So right now, ownCloud looks like it’s going to provide a platform for running Google Apps-style web apps (presumably with access to the files you have stored in ownCloud), but it doesn’t provide it yet. My next task, then, is to find a system that can provide me with “office productivity” functionality on my Microserver. There’s a few things that this functionality could include, but I’m looking for the “big three” functions of documents (primarily simple stuff for note-taking), spreadsheets and presentations. There’s a few solutions out there that aim to provide an open source could office suite, including Feng and Zimbra, but neither provide all three functions that I’m after, and both provide a lot of extra functionality (such as email) that I don’t need.

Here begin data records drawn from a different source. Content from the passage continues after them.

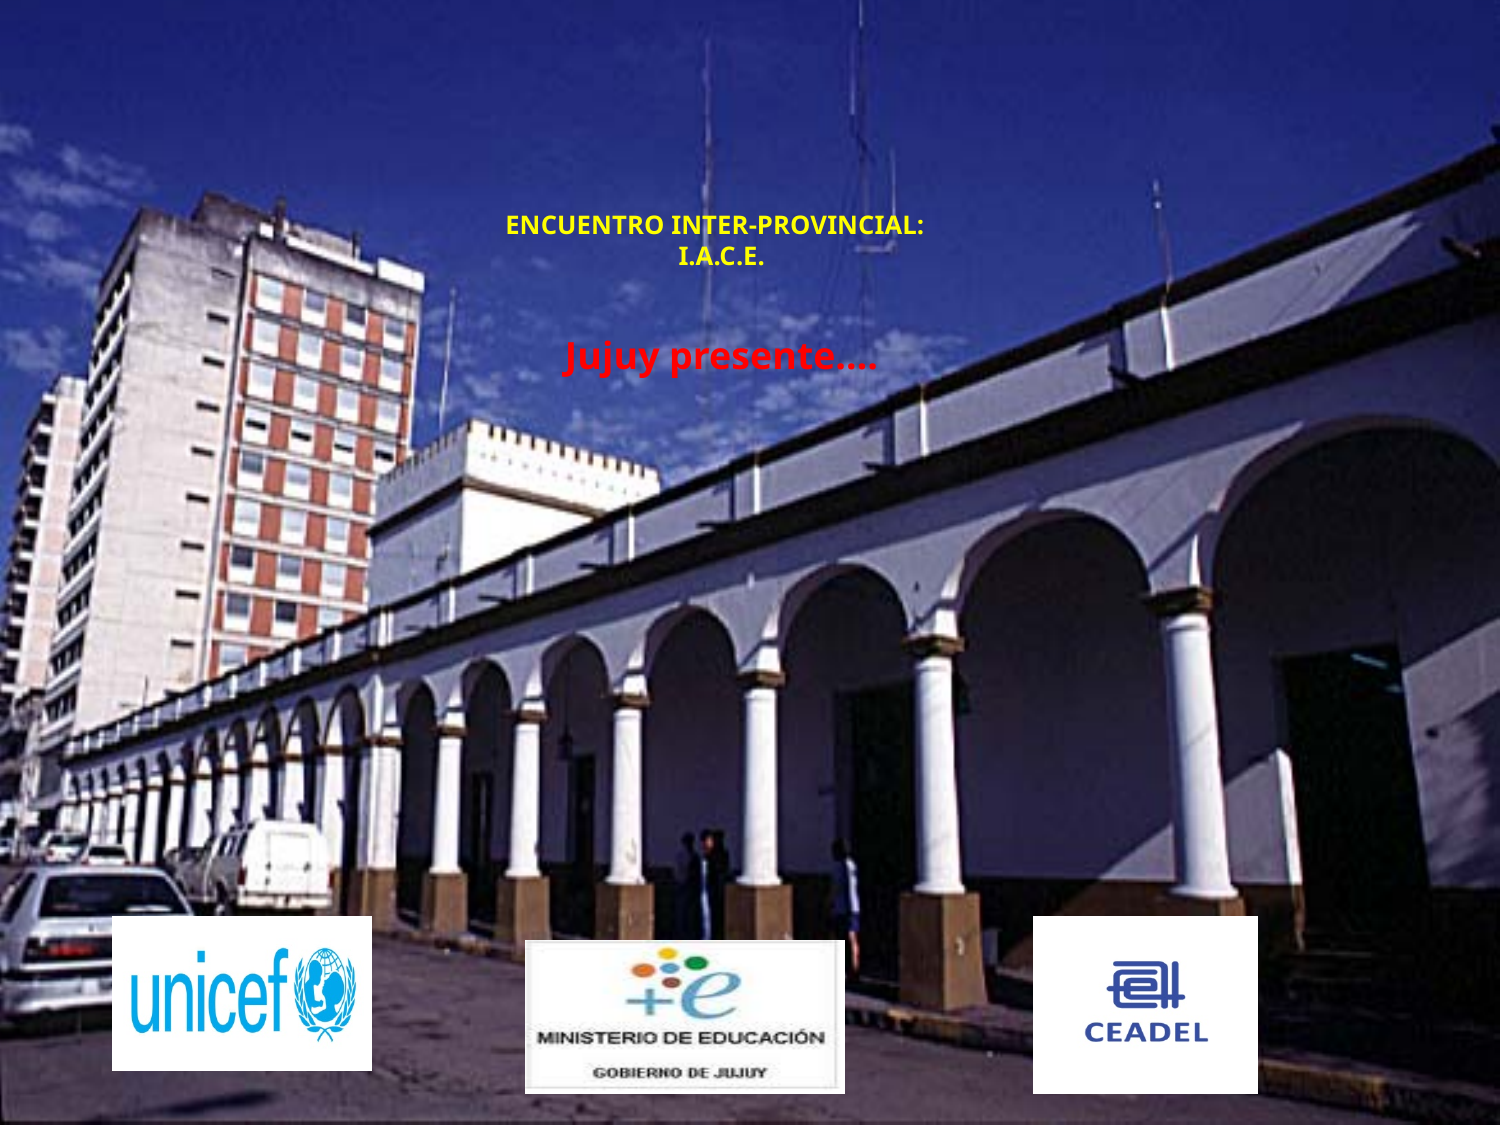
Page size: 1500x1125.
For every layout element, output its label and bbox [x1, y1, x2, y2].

list [0, 0, 1500, 1125]
picture [111, 916, 373, 1071]
picture [1033, 916, 1259, 1095]
picture [525, 940, 845, 1095]
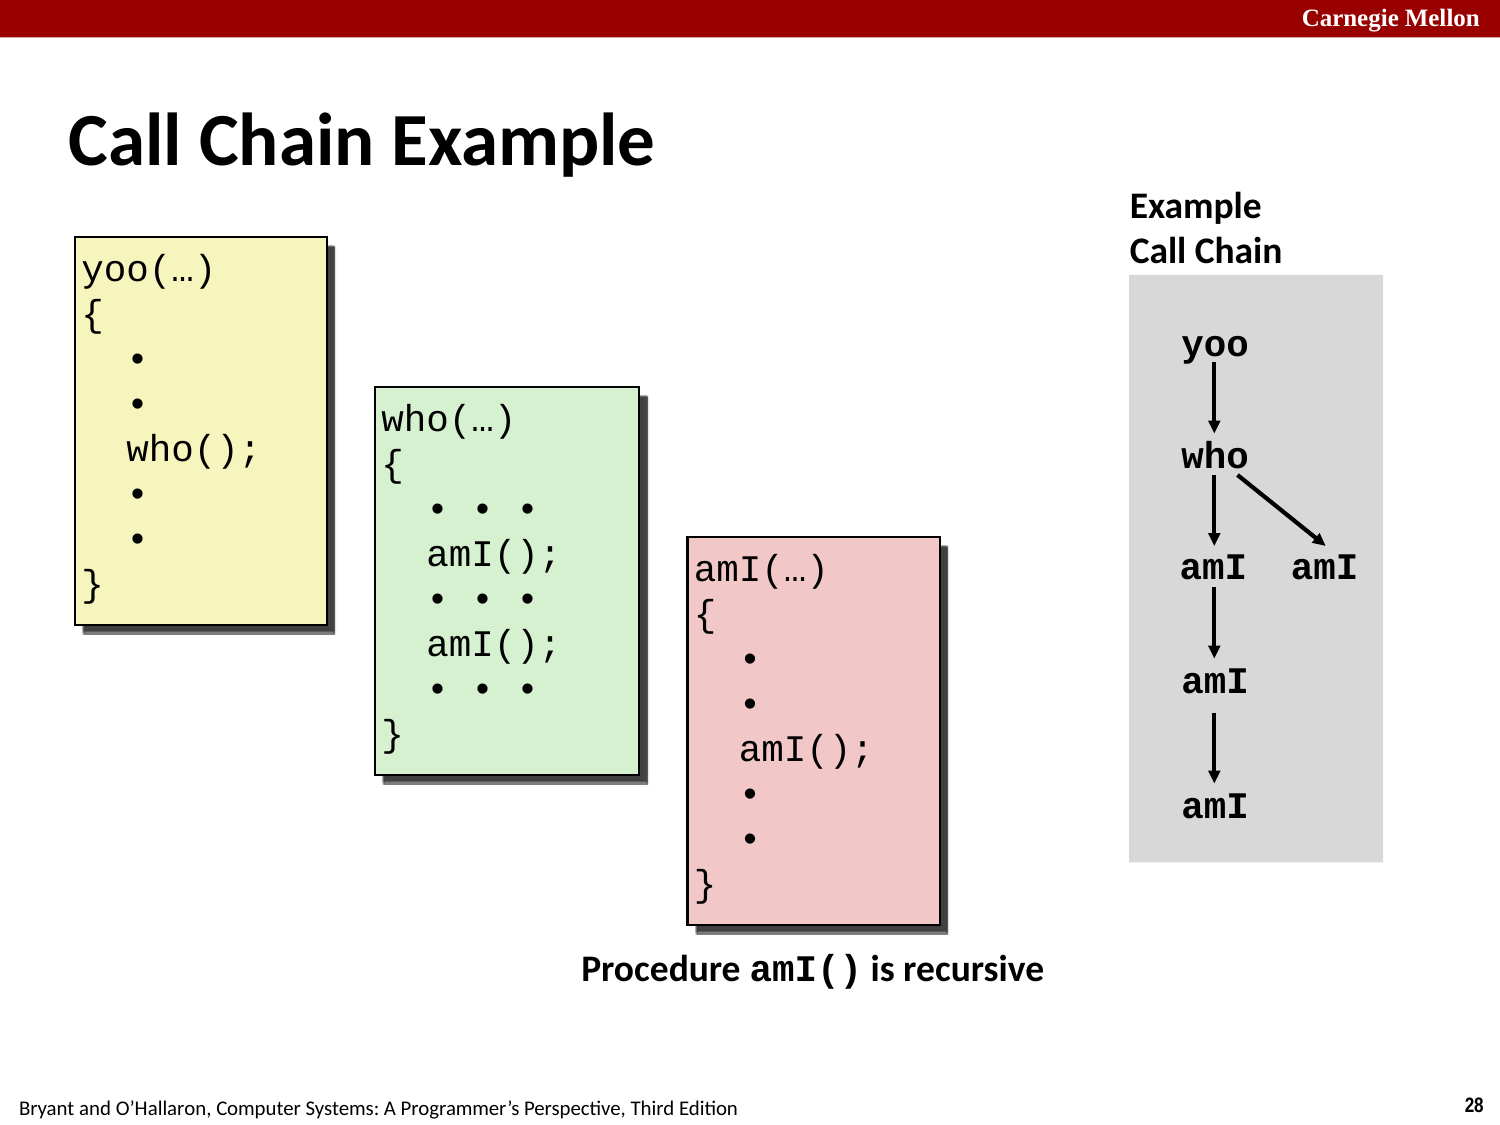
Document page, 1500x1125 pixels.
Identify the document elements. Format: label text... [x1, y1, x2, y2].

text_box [1237, 474, 1326, 546]
text_box amI [1164, 650, 1267, 705]
text_box amI(…) { • • amI(); • • } [687, 537, 940, 925]
text_box Procedure amI() is recursive [575, 937, 1053, 998]
text_box yoo [1164, 312, 1267, 367]
text_box Example Call Chain [1123, 174, 1291, 280]
text_box amI [1164, 774, 1267, 830]
title Call Chain Example [62, 41, 1438, 230]
text_box amI [1162, 535, 1265, 590]
text_box [1129, 274, 1384, 863]
text_box yoo(…) { • • who(); • • } [75, 237, 328, 625]
text_box who(…) { • • • amI(); • • • amI(); • • • } [374, 387, 640, 775]
text_box who [1164, 425, 1267, 480]
text_box amI [1273, 535, 1376, 590]
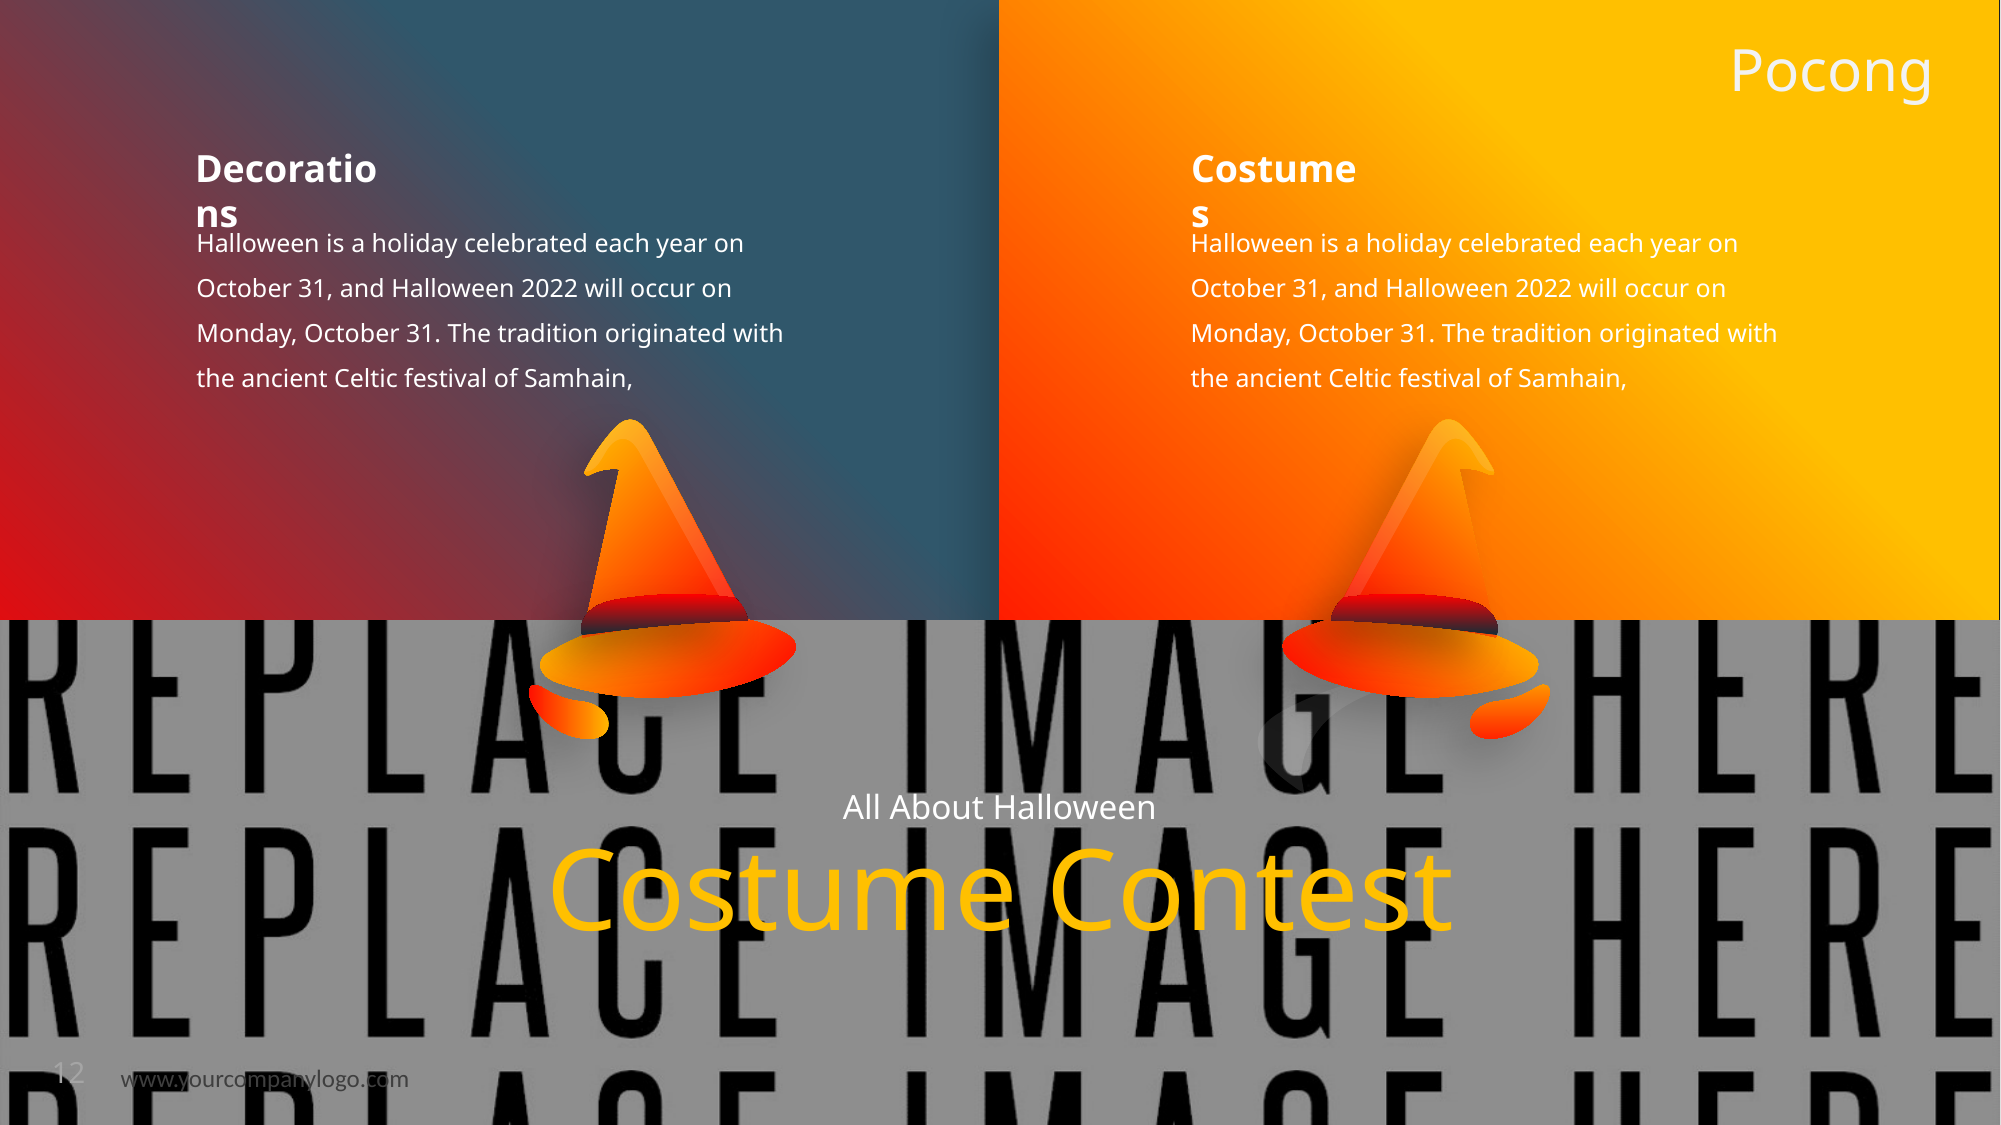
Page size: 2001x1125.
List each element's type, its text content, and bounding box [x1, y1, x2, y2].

text_box [0, 0, 988, 618]
text_box Costumes [1176, 137, 1374, 205]
text_box Halloween is a holiday celebrated each year on October 31, and Halloween 2022 will occur on Monday, October 31. The tradition originated with the ancient Celtic festival of Samhain, [181, 205, 819, 396]
text_box Pocong [1692, 27, 1972, 118]
text_box Decorations [180, 137, 416, 243]
picture [0, 619, 2000, 1125]
text_box [999, 0, 2000, 618]
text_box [1282, 419, 1558, 757]
text_box Halloween is a holiday celebrated each year on October 31, and Halloween 2022 will occur on Monday, October 31. The tradition originated with the ancient Celtic festival of Samhain, [1175, 205, 1813, 396]
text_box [521, 419, 797, 757]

When I found a solution that gave me the three functions and was installable on my own server, I have to say it surprised me a bit – it was Drupal. The thing with Drupal is that while it’s a “content management system” (CMS), it’s extremely extensible and configurable, and can be made to handle pretty much any content you want in the way you want. Here are the steps I took to turn Drupal into my cloud office suite:

  1. I did a standard install of Drupal 6.2
  2. I disabled anonymous access, so even viewing the front page requires a login
  3. I installed Sheetnode. This is a Drupal module that’s based on SocialCalc, a Javascript-based spreadsheet system created by the co-author of VisiCalc, the original spreadsheet software. The SocialCalc code needs to be downloaded from GitHub seperately from the Sheetnode module. Once this is set up, you can create new Drupal nodes that contain a spreadsheet.
  4. I installed the Content Construction Kit (CCK) and s5 Presentational Player module. This allows you to view specially marked-up pages using Eric Myer’s Simple Standards-based Slideshow System (s5), which has been my preferred presentation format for a while. Getting it working required a fair bit of tweaking, and again some of the code (specifically the s5 engine) needs to be downloaded separately from the module. Luckily the author had a pretty good video explaining how to set it all up although it appears to be based on a slightly older version of Drupal so I still had to tinker a bit.
  5. As part of the s5 setup, I installed the Markdown filter. This lets you really easily create formatted text with wiki-like syntax that’s human readable and can be rendered as HTML. Only a subset of HTML tags are supported, but it’s fine for about 90% of the documents I’ll write, and I’m happy enough to code tags for anything else I need.
  6. Now the main functions were taken care of, all that remained was to make it easier to get to my documents. I started this by enabling the Search module, meaning all my documents would be indexed and searchable.
  7. I added 3 Primary Links which appear at the top of every page. One to create a new document (or presentation, since they use the same page), one to create a new spreadsheet, and one to view the list of all my documents. I also set the site’s homepage to show the list of all my documents, which gives it a nice Google Docs feel.
  8. I enabled Tags to allow my to quickly categorise all my documents as I go
  9. For Mobile access, I enabled the Mobile Theme module with Browscap to automatically switch the theme for mobile browsers. The theme I found to work best was Nokia Mobile, with the following tweaks to the styles.css improve the editing form when viewed on my phone (an HTC Legend): <pre>#edit-body {height: 20em;} .collapsible.collapsed {display:none;}</pre>

This solution may not be spot on for everyone, although I see it as fairly optimal for the way I work. Alternatives (for the less text-oriented) might include using the s5 Book module included in the Presentational Player package, and using a WYSIWYG editor instead of Markdown.

One other things that is missing is real-time collaborative editing. There have been several projects started to implement these features in Drupal but not a lot of progress seems to have been made. The one promising-looking module is Etherpad Integration, although it appears to pull Etherpads from an existing installation rather than having the functionality in Drupal. Probably still worth a look if that’s what you’re after, especially if it can be made to work in conjunction with the new Node.js implementation of Etherpad.